Asalto y persecución en Pintor Rosales
Agaché la cabeza, bajé los hombros y me puse a llorar como cuando era niño. Lloré un buen rato, de miedo, lloré por sentirme tan solo y tan lejos de casa.
Fue hace unas semanas. Era tarde, de muy noche, y yo había salido de casa para hacer una videollamada con mi novia Katty, que por entonces llevaba más de cinco meses en Lima por los interminables trámites de su visado de trabajo. Caminé dos cuadras y llegué a Pintor Rosales, esa calle bonita de Madrid donde vivió Casillas y vive Almodóvar, donde alquiló un piso el expresidente peruano Alan García y donde queda el Consulado de Perú, con su bandera roja y blanca, lo que en mi caso equivale a una pequeña patria con vendedores de tamales en la puerta.
Mientras hablaba con Katty, justo frente al monumento a la Infanta Isabel de Borbón, tres chicos se me acercaron a pedirme mechero. Ninguno parecía peligroso. Cuando les respondí que no fumaba, el que tenía más cerca me golpeó la mano que sujetaba el móvil, haciéndolo caer. Alguien se apresuró a recogerlo y alguien más me dio una patada en la pierna y se echó a correr junto a sus cómplices con la velocidad de tener veinte años o algo menos.
La paranoia me había hecho imaginar esta escena antes. Imaginarla tal cual sucedió. Y lo peor había sido siempre el horror que experimentaría Katty si me robaban el móvil durante una de nuestras videollamadas. De pronto todo para ella se convertiría en incomunicación, en gritos, en unas pisadas que huyen en vivo y en directo, en mi rostro que le hablaba en la pantalla reemplazado por el temor de que me hayan herido y que nadie me ayude. En Lima, hace unos años, me apuntaron con una pistola en el pecho para quitarme la cartera. Y eso te marca a ti y a las personas que más te quieren.
Quizás por eso cometí la idiotez de ir tras ellos. Primero comprobé que no llevaran armas en las manos (ser latinoamericano te entrena para estas cosas sin que te des cuenta) y después los alcancé, evitando que desaparecieran en la oscuridad que tiene el Parque del Oeste a esas horas. Me volví más rápido que ellos. La patada en la pierna me dolería más tarde.
En ese momento, sumergido en una película de persecuciones, la adrenalina podía más que cualquier moratón.
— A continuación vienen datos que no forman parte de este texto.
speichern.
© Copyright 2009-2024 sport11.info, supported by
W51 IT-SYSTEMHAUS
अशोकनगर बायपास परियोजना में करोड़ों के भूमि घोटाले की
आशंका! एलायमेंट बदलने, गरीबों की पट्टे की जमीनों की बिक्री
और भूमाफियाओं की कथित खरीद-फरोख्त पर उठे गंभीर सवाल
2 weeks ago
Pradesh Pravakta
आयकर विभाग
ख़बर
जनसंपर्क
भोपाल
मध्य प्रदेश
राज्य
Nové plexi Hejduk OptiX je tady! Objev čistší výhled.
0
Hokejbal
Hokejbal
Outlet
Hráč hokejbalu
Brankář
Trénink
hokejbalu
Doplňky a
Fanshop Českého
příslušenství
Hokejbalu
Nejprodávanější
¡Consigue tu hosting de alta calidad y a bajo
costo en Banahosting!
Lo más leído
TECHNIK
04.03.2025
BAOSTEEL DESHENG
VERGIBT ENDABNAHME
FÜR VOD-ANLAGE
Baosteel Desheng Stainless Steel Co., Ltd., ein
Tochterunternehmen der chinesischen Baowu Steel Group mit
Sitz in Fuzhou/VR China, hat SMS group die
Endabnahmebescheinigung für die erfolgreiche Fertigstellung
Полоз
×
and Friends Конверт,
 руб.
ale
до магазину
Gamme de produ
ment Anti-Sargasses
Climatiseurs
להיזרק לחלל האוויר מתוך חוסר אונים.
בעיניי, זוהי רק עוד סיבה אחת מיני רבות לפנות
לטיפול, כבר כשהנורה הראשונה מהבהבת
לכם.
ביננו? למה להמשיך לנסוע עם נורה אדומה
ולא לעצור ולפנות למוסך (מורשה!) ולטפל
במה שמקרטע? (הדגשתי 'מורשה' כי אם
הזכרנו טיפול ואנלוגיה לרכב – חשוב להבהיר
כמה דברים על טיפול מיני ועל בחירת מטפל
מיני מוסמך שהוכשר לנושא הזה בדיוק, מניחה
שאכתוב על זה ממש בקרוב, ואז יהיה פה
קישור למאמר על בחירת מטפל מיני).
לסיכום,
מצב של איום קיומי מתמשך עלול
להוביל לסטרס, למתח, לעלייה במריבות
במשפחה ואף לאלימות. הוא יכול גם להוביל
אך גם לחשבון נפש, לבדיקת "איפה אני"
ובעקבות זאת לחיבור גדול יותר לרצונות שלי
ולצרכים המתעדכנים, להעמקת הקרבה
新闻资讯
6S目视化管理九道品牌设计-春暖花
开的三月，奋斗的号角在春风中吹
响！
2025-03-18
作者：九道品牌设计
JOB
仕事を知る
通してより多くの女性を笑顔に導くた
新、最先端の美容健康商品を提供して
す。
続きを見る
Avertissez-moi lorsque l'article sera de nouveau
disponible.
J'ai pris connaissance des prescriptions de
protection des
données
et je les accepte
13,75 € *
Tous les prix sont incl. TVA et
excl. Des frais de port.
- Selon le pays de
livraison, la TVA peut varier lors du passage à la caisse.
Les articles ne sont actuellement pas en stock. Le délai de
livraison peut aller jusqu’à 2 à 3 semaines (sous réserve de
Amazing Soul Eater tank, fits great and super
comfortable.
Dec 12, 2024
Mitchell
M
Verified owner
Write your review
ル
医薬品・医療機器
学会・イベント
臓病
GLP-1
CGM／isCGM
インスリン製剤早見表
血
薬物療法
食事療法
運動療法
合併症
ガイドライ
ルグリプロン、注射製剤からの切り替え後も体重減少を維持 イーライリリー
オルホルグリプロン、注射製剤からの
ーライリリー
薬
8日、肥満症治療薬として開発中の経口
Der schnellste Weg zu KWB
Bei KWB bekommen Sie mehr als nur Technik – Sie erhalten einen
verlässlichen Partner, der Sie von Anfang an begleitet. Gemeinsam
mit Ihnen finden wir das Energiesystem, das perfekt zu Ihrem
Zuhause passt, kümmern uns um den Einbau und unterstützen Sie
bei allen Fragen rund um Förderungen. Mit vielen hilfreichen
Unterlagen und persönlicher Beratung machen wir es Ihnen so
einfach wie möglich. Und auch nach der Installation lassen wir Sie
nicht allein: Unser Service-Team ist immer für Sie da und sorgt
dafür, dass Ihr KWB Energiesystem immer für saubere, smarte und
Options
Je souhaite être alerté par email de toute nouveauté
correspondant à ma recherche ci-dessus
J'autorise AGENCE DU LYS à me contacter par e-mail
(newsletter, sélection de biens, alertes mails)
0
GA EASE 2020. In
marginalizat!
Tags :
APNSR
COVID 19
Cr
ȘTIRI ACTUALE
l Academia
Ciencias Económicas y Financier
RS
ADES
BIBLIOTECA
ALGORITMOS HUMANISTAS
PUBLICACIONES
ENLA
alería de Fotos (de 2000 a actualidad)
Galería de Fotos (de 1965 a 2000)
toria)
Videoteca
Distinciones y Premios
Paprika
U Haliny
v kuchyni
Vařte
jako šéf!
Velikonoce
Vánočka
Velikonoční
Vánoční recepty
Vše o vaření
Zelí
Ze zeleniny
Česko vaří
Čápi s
Me daba igual el móvil, por mí que se lo llevaran junto a la ingenua idea de que en Madrid no suceden estas cosas. Creo que nunca había tenido tanto odio por nadie. Y fue ese odio el que me dio la fuerza para irme contra los tres chicos, que me miraban entre sorprendidos y asustados mientras yo los insultaba, los amenazaba, me reía histérico, me burlaba de ellos por haberse metido conmigo. Sentía que le estaban haciendo daño a Katty y supongo que en situaciones así te olvidas de que ni siquiera sabes pelear.
Luego de que me devolvieran el móvil, se fueran corriendo y Katty supiera que estaba bien, un hombre de unos cuarenta años que paseaba a su perro se me acercó y me entregó algo. Eran mis audífonos, que durante el atraco se habían caído. El simple gesto de que un extraño me devolviera lo que otros extraños habían querido quitarme, me conmovió de repente. Agaché la cabeza, bajé los hombros y me puse a llorar como cuando era niño. Lloré un buen rato, de miedo, lloré por sentirme tan solo y tan lejos de casa, aunque a unos metros de ahí la bandera de mi país se agitara como una mano que te dice adiós. Pero sobre todo lloré porque me supe capaz de odiar con tanta fuerza a esos tres chicos, porque realmente había deseado que algo malo les sucediera, y porque ya no podría alcanzarlos para pedirles perdón por eso.